IV - Entourage et rencontres.
Le thème se segmente selon les trois périodes de Neuilly, Nancy et Paris, chacune caractérisée à un pôle par des relations privilégiées avec deux ou trois confidents de l’un ou l’autre sexe, et à l’autre pôle par une poussière de figures ponctuellement évoquées.

V - Jardins et saisons.
Ce thème est surtout fréquent à Neuilly et Nancy. Il se compose de tableaux descriptifs, sans continuité narrative de l’un à l’autre, servant souvent de tremplin à un envol lyrique vers le thème religieux sous sa forme panthéiste.

VI - Les lettres et les arts
Ce thème réunit les acquisitions culturelles de Gabrielle, ses « nourritures spirituelles » sous forme de lectures, pratiques ou auditions musicales, visites d’exposition, cours ou conférences. Il se répartit en quantités de notations sensiblement égales entre Neuilly, Nancy et Paris. Par leur nature même, ces textes sont en connexion étroite avec les thèmes sociaux ou politiques et les thèmes religieux. Dans le cas où il s’agit d’œuvres produites par des contemporains connus de Gabrielle, une connexion est également possible entre « Lettres et arts » et « Entourage et rencontres ».

VII - Réflexions philosophiques.
Regroupement de quelques méditations sur des problèmes très généraux (l’art en particulier) sans relation directe avec l’histoire propre de Gabrielle.


VIII - L’action militante.
Trois sous-thèmes spécifient ce thème : socialisme, patriotisme, féminisme.
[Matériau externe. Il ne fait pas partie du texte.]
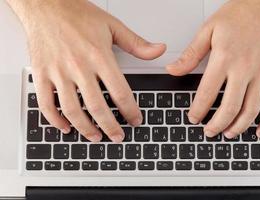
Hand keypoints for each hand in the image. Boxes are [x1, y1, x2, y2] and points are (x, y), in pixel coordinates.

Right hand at [9, 0, 165, 141]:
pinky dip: (55, 119)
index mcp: (99, 56)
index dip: (130, 110)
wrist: (46, 6)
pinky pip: (46, 103)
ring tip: (96, 137)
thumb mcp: (112, 26)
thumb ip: (137, 43)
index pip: (120, 92)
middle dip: (110, 127)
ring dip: (85, 128)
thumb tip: (159, 50)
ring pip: (72, 110)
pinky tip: (65, 126)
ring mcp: (58, 72)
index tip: (135, 120)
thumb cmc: (77, 15)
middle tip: (118, 136)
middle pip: (97, 106)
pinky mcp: (42, 74)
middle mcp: (79, 67)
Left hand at [167, 0, 259, 138]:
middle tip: (208, 131)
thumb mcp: (208, 30)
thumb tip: (173, 70)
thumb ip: (190, 54)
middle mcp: (245, 68)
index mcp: (225, 58)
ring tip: (228, 134)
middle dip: (216, 124)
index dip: (198, 110)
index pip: (207, 93)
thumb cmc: (241, 14)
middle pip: (229, 107)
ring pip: (251, 110)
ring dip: (238, 127)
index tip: (193, 118)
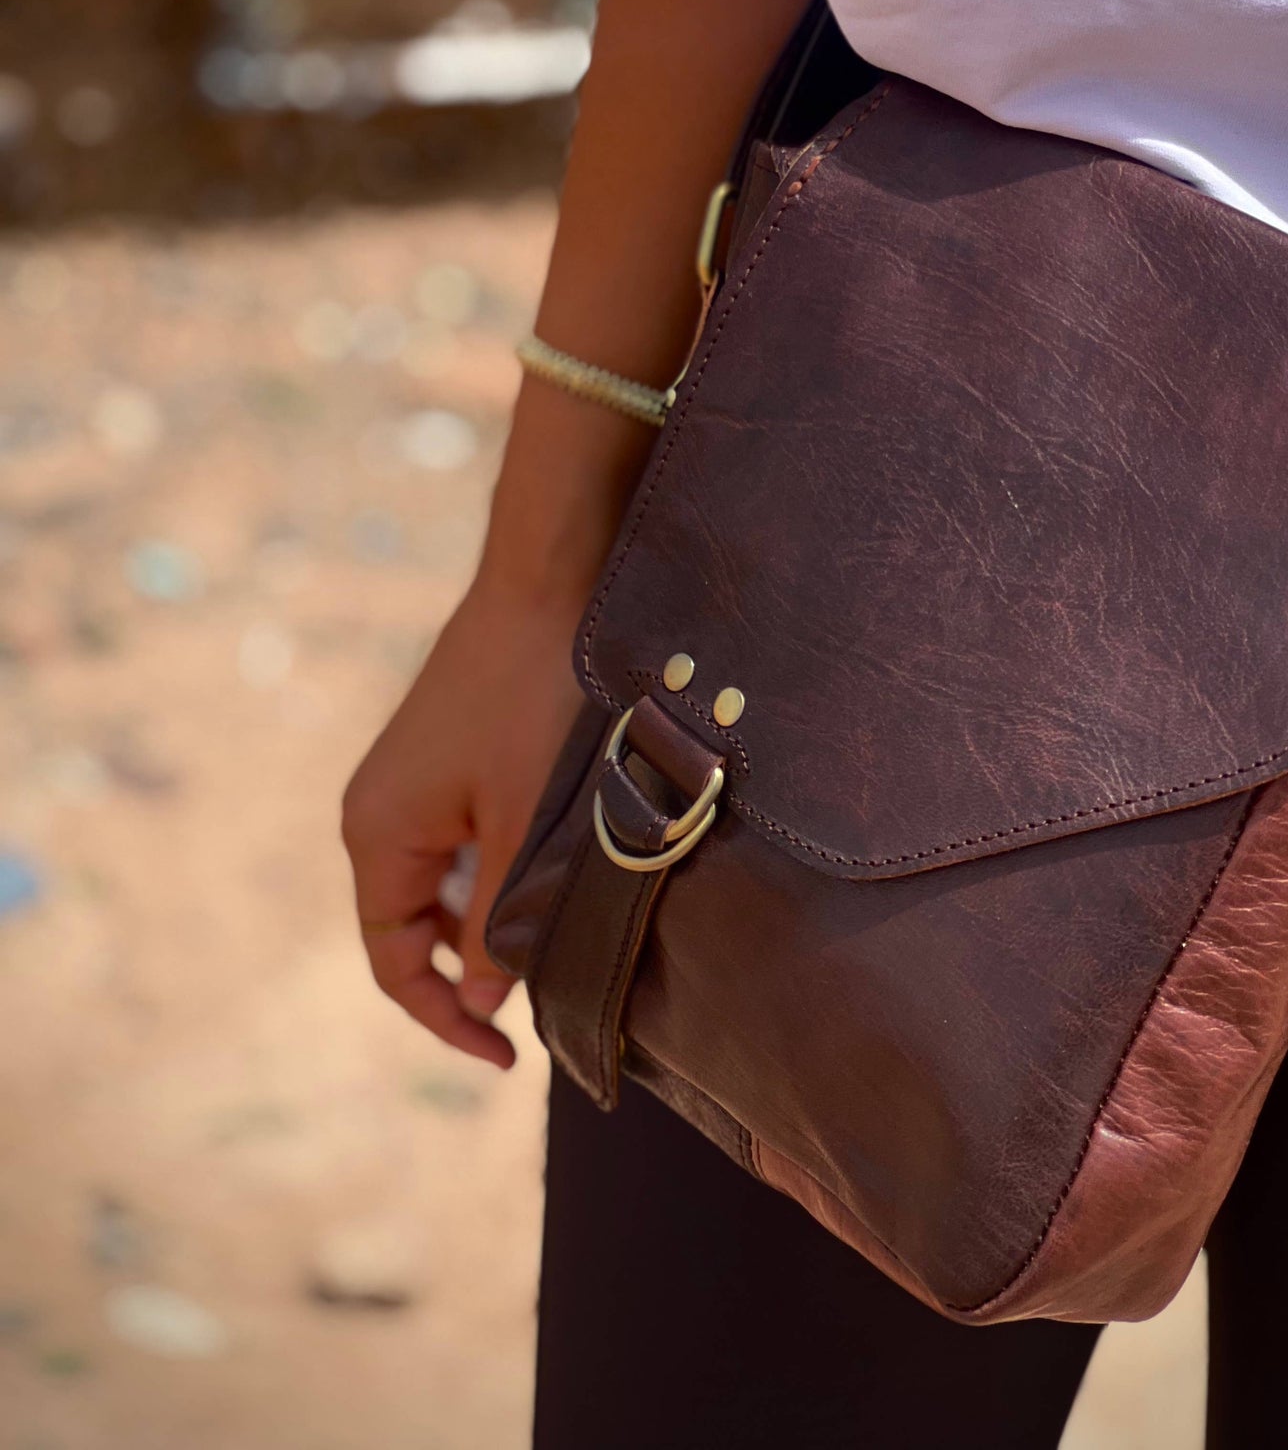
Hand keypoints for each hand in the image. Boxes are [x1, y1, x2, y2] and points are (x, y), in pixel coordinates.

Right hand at [341, 571, 584, 1067]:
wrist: (544, 584)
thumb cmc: (535, 700)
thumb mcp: (526, 825)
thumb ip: (500, 919)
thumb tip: (486, 997)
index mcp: (377, 836)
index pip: (394, 964)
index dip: (446, 1019)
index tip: (509, 1055)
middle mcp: (375, 813)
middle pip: (414, 928)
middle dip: (475, 967)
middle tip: (549, 986)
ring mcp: (407, 781)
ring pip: (443, 885)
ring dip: (492, 915)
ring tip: (560, 924)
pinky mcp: (442, 757)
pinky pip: (459, 839)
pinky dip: (498, 868)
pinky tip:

Il prend forme à Nancy (affaire Dreyfus, initiation au socialisme, participation à l’Université populaire) et s’épanouit à Paris entre 1911 et 1925 (groupe des femmes socialistes, veille des blessés à l’E.N.S. transformée en hôpital militaire, projet d’un Service civique des femmes).

IX - Quête du divin
En germe à Neuilly et s’affirmant à Nancy, ce thème connaît une éclipse à Paris entre 1911 et 1916, puis revient en force au cours de la décennie 1920-1930. Il concerne le judaïsme (qu’il récuse), un paganisme panthéiste et mystique en connexion étroite, d’une part avec le thème « Jardins et saisons », d’autre part avec le thème « Amours », le christianisme (d’une part sous forme d’un message évangélique affranchi des dogmes et confluant avec l’idéal socialiste, d’autre part sous forme d’une attraction exercée par les mystiques catholiques).

X - Gabrielle par Gabrielle.
La diariste, telle qu’elle se voit elle-même à différentes époques : affirmations juvéniles de non-conformisme ; l’enfant sans mère ; la passéiste ; l’enlisée à Nancy ; l’insomniaque à Paris.

XI - La création littéraire.
Ce thème rassemble une série de notations faisant écho à des projets de romans, de nouvelles, de poèmes ou de pièces de théâtre, aux avatars de leur gestation, ou à des ébauches de textes destinés à y être intégrés.

XII - Poétique.
Sous ce thème, nous réunissons des échantillons de divers procédés poétiques, rhétoriques ou stylistiques qui caractérisent l’écriture de Gabrielle.

Notes

[1Le n° 1, manquant, est probablement le « cahier jaune » auquel Gabrielle fait allusion dans des fiches de relecture de ses propres cahiers.